Despite the promised financing sums, the largest private customer banks in the country were largely unable or unwilling to provide information on how much money was actually deposited into the customers’ bank accounts.
Chase announced this week that it has debited approximately $ 14 billion in accounts. Citigroup said it received $ 3 billion in applications. Bank of America said it received over 330,000 applications, and CEO Brian Moynihan said “thousands” had been approved by the SBA. Wells Fargo said it has received over 370,000 “expressions of interest” and “some” of those customers have made formal requests. the Minneapolis / St. Paul Business Journal reported.

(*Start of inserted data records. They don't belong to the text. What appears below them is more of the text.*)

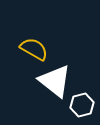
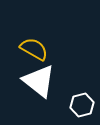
white triangle: moved 16 px left
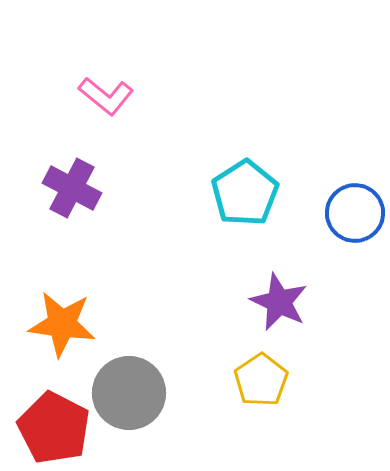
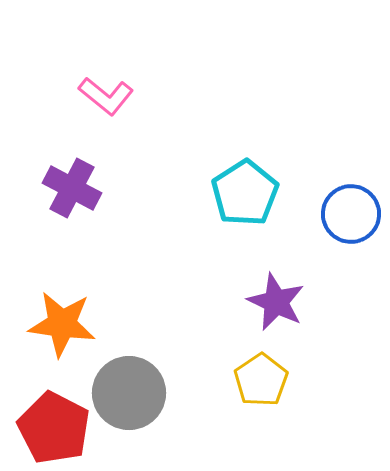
blue circle: moved 4 px left, 1 px down
purple star: moved 3 px left
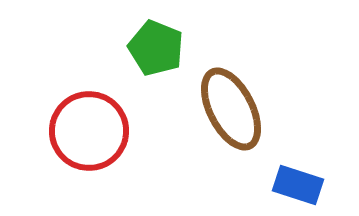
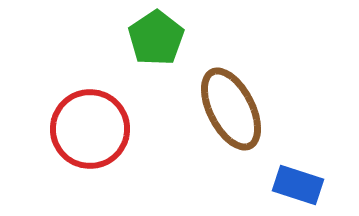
green pentagon: moved 10 px up; rotated 16 degrees clockwise
red circle: moved 1 px right, 2 px up
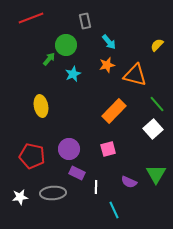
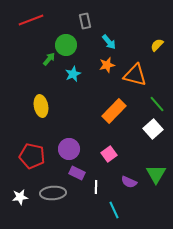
red line: moved 2 px down
pink square: moved 1 px right, 5 px down; rotated 21 degrees counterclockwise
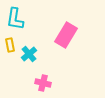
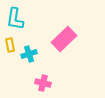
pink rectangle: moved 2 px left, 4 px down; rotated 15 degrees clockwise
cyan cross: rotated 21 degrees clockwise
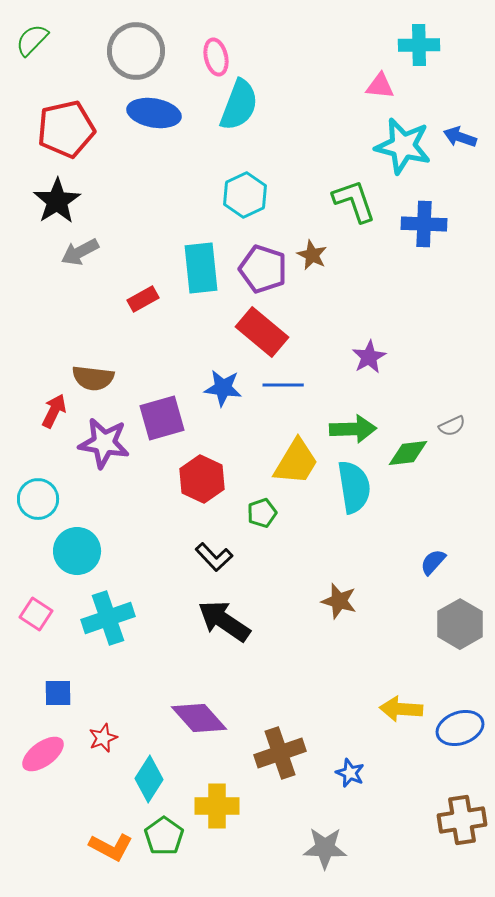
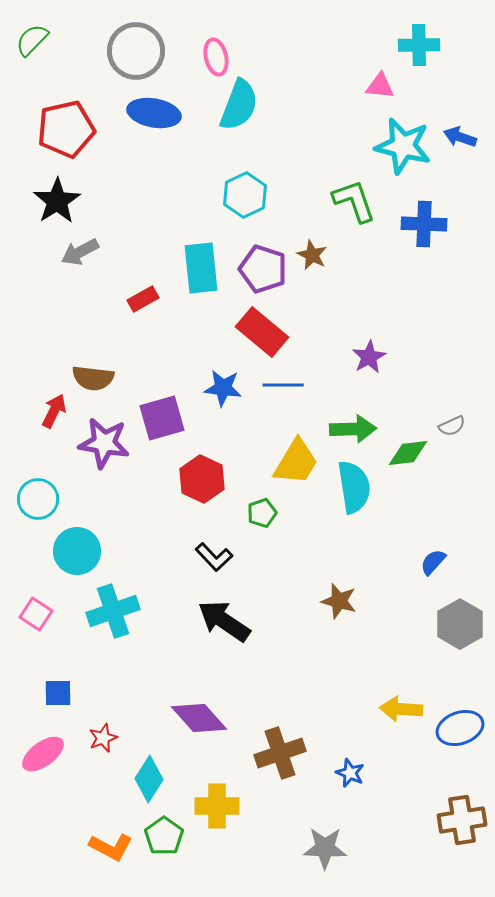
cyan cross at (108, 618): moved 5 px right, 7 px up
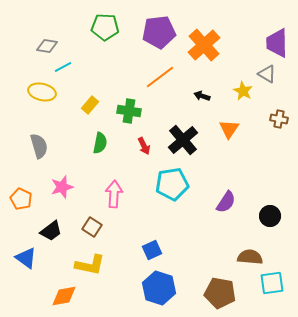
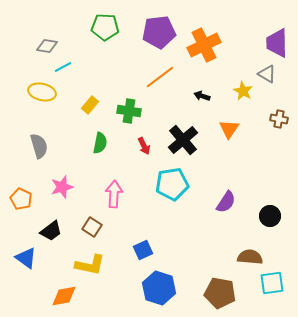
orange cross: rotated 16 degrees clockwise
blue square: moved 9 px left
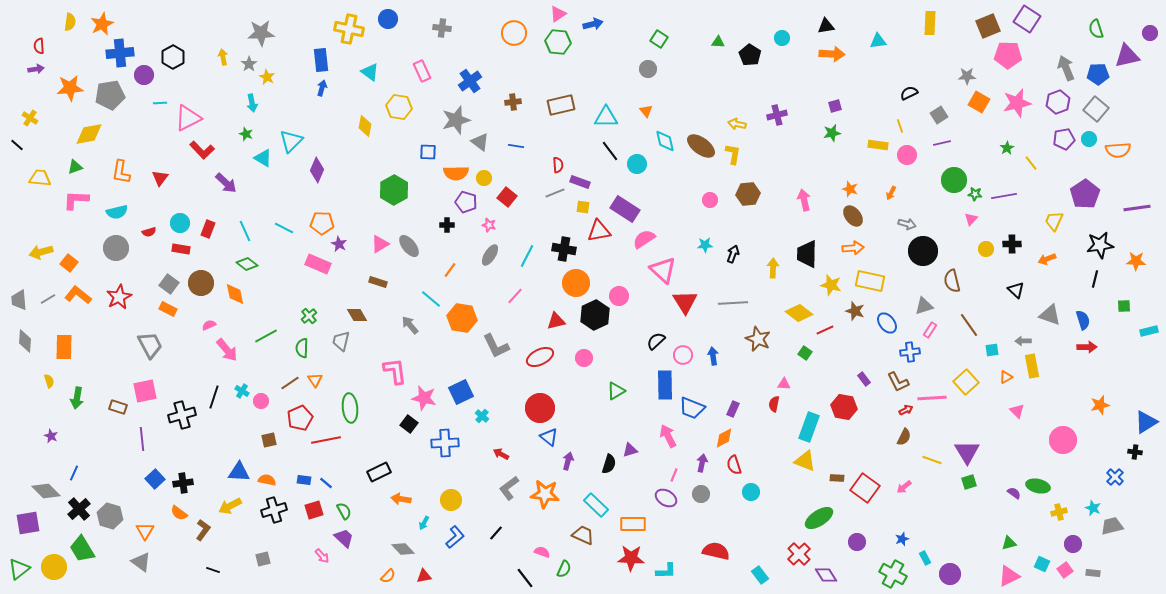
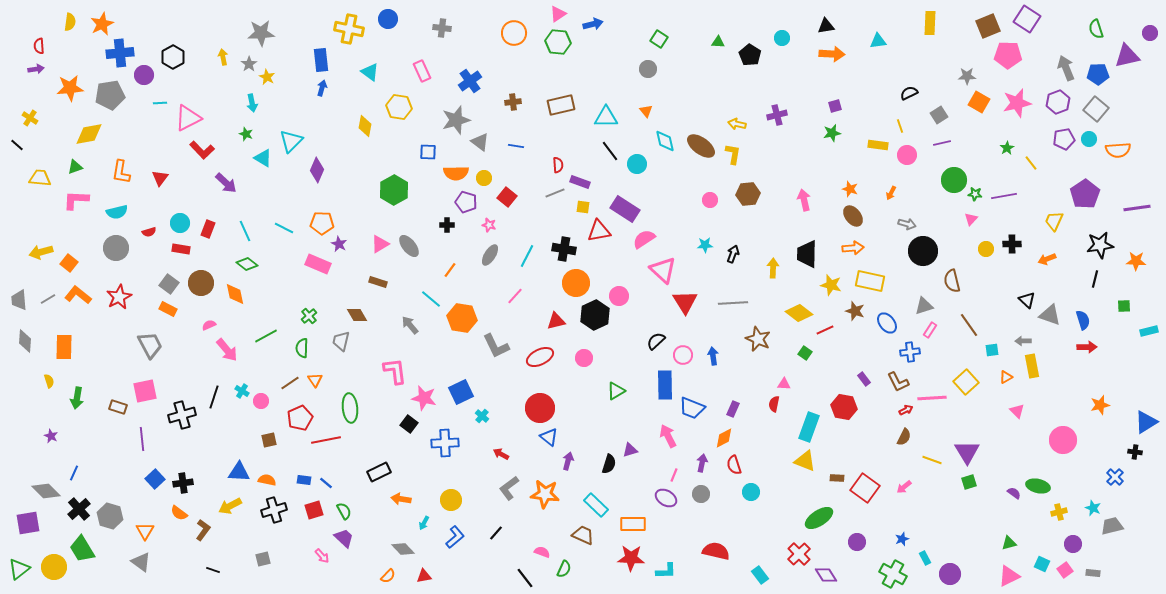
black triangle at (1016, 290): moved 11 px right, 10 px down
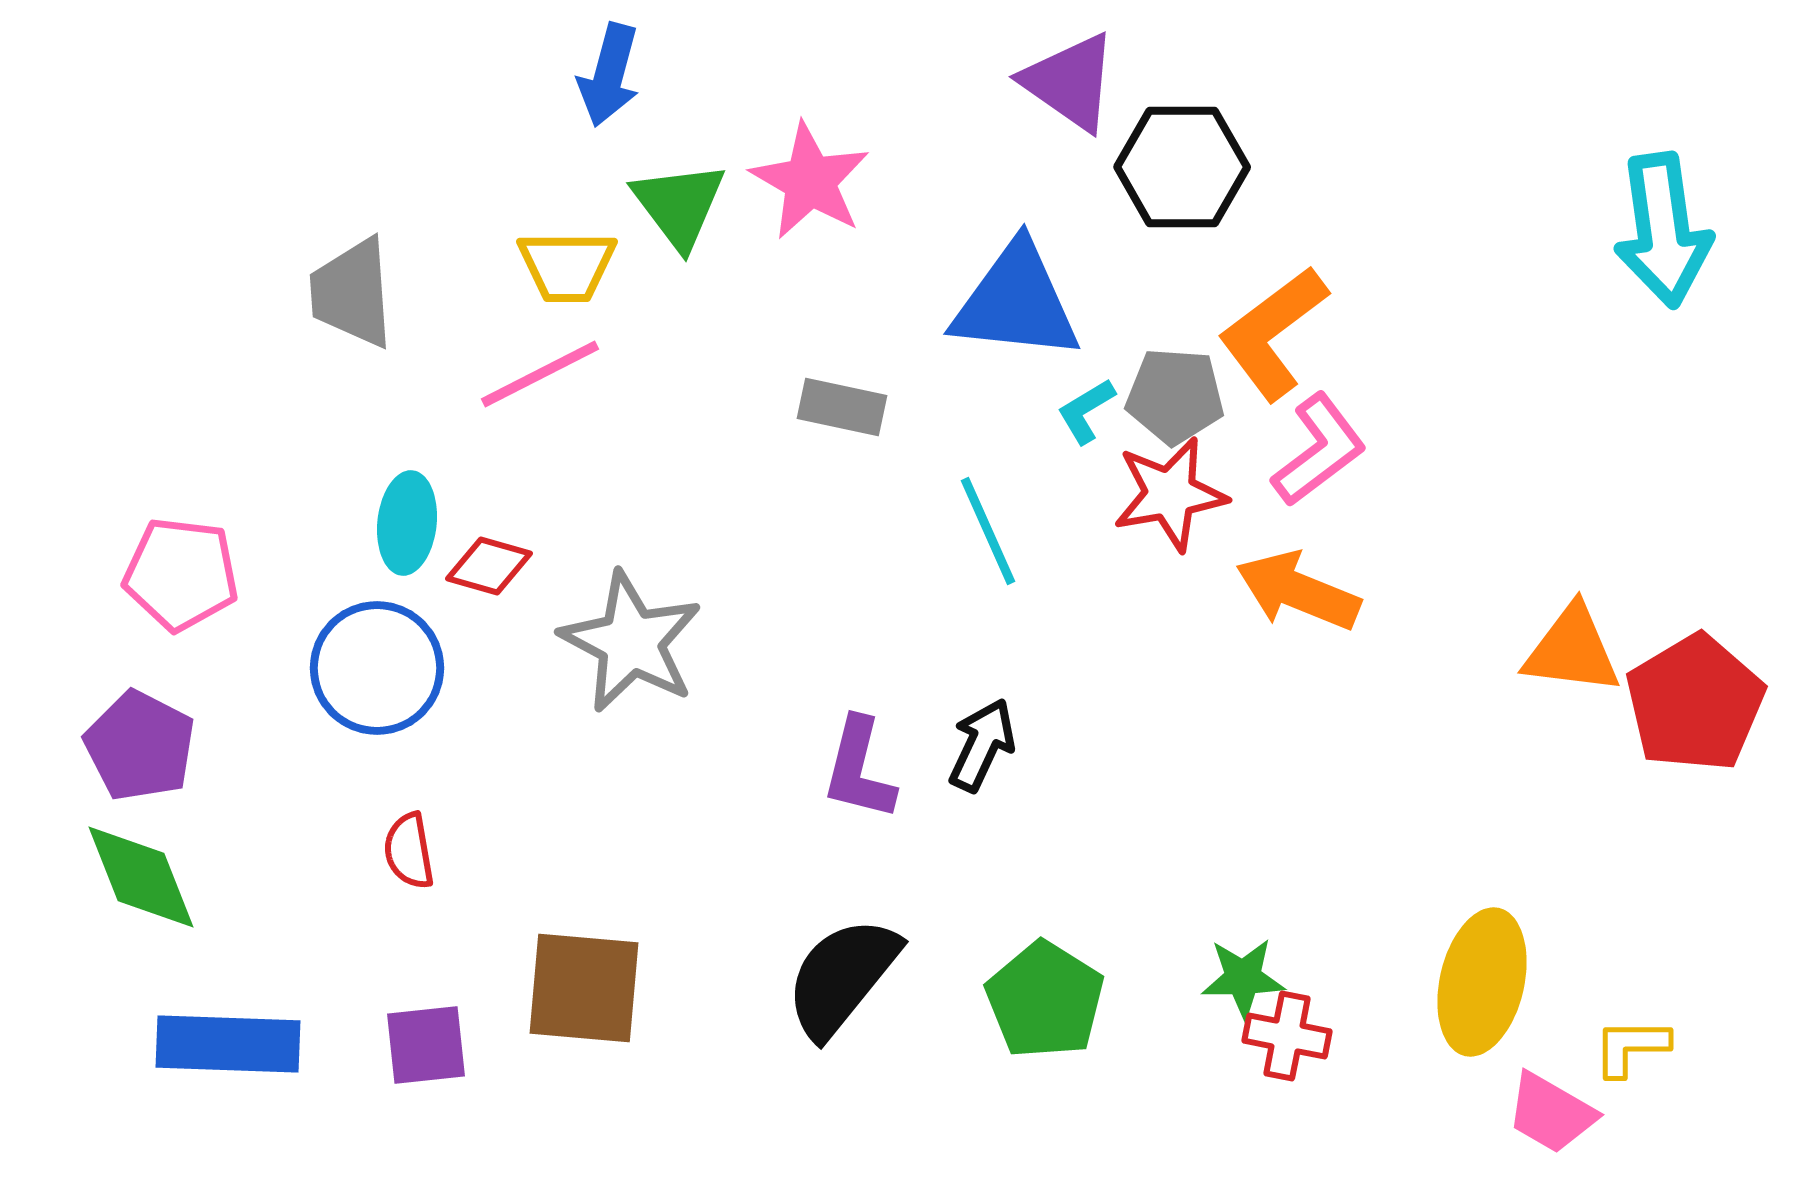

“We will continue to prepare applications in our existing small and medium-sized business pipeline and submit them to the SBA when the funds become available,” Wells Fargo spokeswoman Vickee Adams told NBC News. “We are ready to serve the hundreds of thousands of customers waiting for this much-needed help.”
Despite the challenges and uncertainties, experts say small business owners shouldn’t give up.
While both Republicans and Democrats are looking to replenish the funds, they’re unlikely to settle their differences over how to do it and whether to create closures for vulnerable groups and increase funding for hospitals and state governments before Congress in May will be resumed.
In the meantime, small business owners can still apply to the many banks that are still accepting and processing applications in anticipation of additional funding. If you’ve already applied, you should keep working with your banker to make sure all papers are ready, said James Brower, a partner at Marks Paneth, an accounting and advisory firm.
“Gather data and apply to at least enlist,” Brower said.